The main algorithm is located in src/query/topocsa.rs. It also contains the preprocessing/DFS part that is independent from queries and should run as soon as new realtime data is available, but can also run on the fly with the query, given that the instance is not too big. Furthermore, this contains logic for obtaining relevant stops and relevant connections from a query result (see "relevant stops approach" below). Many important utilities, like the handling of the distributions themselves, of GTFS, and of walking connections (see "walking" below), are located in the top src/ directory. For more insight on other integral parts of the code base, refer to the "Using StoSt" section below.
- Clone this repository.
- Inside the created directory, clone https://github.com/traines-source/motis-nigiri-rust, so that there is a folder
motis-nigiri-rust
inside this repository's root. Follow the instructions over at motis-nigiri-rust to initially build the C++ dependencies. - If you have glibc 2.34 on your system, you should then be able to just run
cargo build
to build StoSt. If you don't, you can also use Docker (recommended). In that case:- Run
build-docker.sh
in the root of this repository (or run the contained commands manually) - For subsequent runs of
cargo
, you can use./run-docker.sh cargo
. You may want to adapt the containeddocker run
command to mount the directory containing your GTFS(-RT) files.
- Run
In many cases, you will want to obtain GTFS(-RT) data to load into StoSt. A number of feeds are archived at https://mirror.traines.eu. Then there are three main ways the core algorithm can be leveraged:
StoSt exposes a Protobuf-API, which is used by time-space-train-planner. The schema definition can be found in src/wire/wire.proto. It can be used to create API consumers for the language of your choice. In order to serve the api (at port 1234), the api
binary must be run. It must be given a path to a configuration JSON, like that:
./target/release/api ./deployments/config.json
This is also the default behaviour of the Docker image. In this configuration file, an arbitrary amount of systems (i.e. regions, countries...) can be specified that should be provided by the API. Two major modes exist, which are governed by the provide_timetable
flag: Either the relevant timetable is provided by the caller (false
), which must necessarily be a very limited timetable based on the "relevant stops approach", or StoSt itself loads the timetable from GTFS(-RT) feeds and just receives the query via the API. In particular the latter mode is very prototypical at the moment. For instance, it does not yet automatically refresh the GTFS-RT feed. For more details, see the config.json, the glue code in src/bin/api.rs and also stost.go in time-space-train-planner, which uses both modes depending on the system.

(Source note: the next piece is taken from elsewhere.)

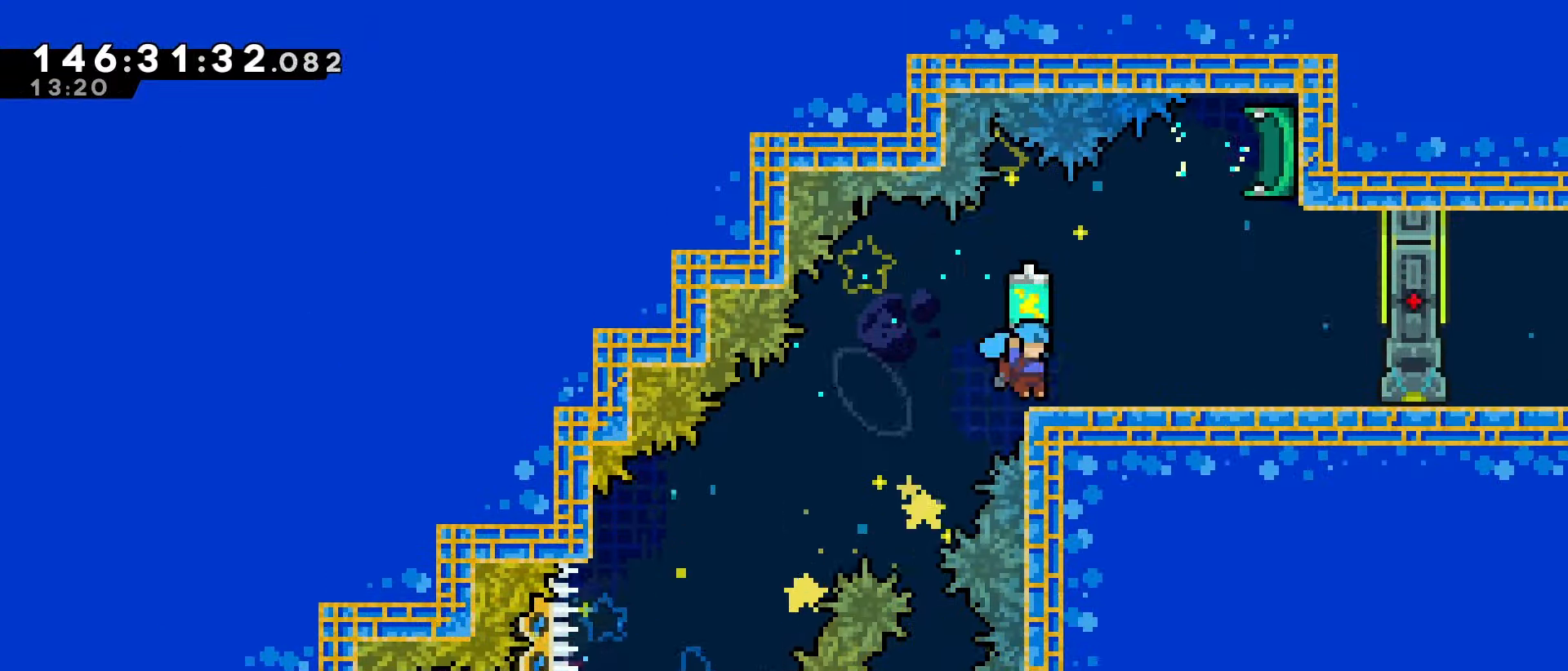
{"keys": ["right"], "events": [[34, "jump", "down"], [34, "right", "up"], [67, "right", "down"], [234, "grab", "up"], [234, "jump", "up"]]}
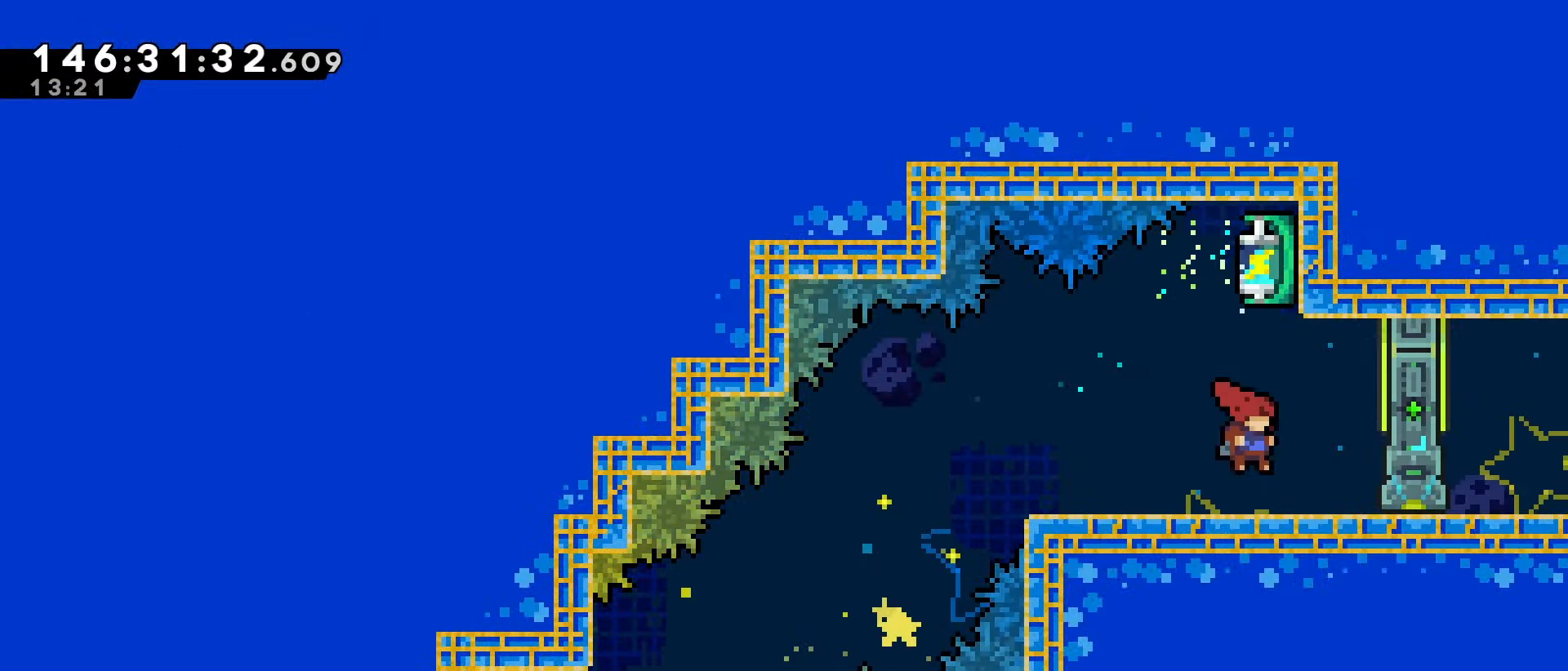
{"keys": ["right"], "events": [[100, "dash", "down"], [234, "dash", "up"]]}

For experimentation with single queries, the manual integration tests in tests/gtfs.rs are helpful. They contain many examples on how to load GTFS and corresponding GTFS-RT files and running queries on them. One can run single bootstrap tests e.g. like that:
./run-docker.ign.sh cargo test --package StoSt --test gtfs --release -- gtfs_with_rt --exact --nocapture --ignored
If your GTFS(-RT) files are not located in a ../gtfs/
directory with the same substructure as https://mirror.traines.eu, you may need to manually adjust the paths in the tests. In addition, you may first need to run the create_gtfs_cache
test, or only use the tests that do not rely on the cache, but reload the GTFS from scratch.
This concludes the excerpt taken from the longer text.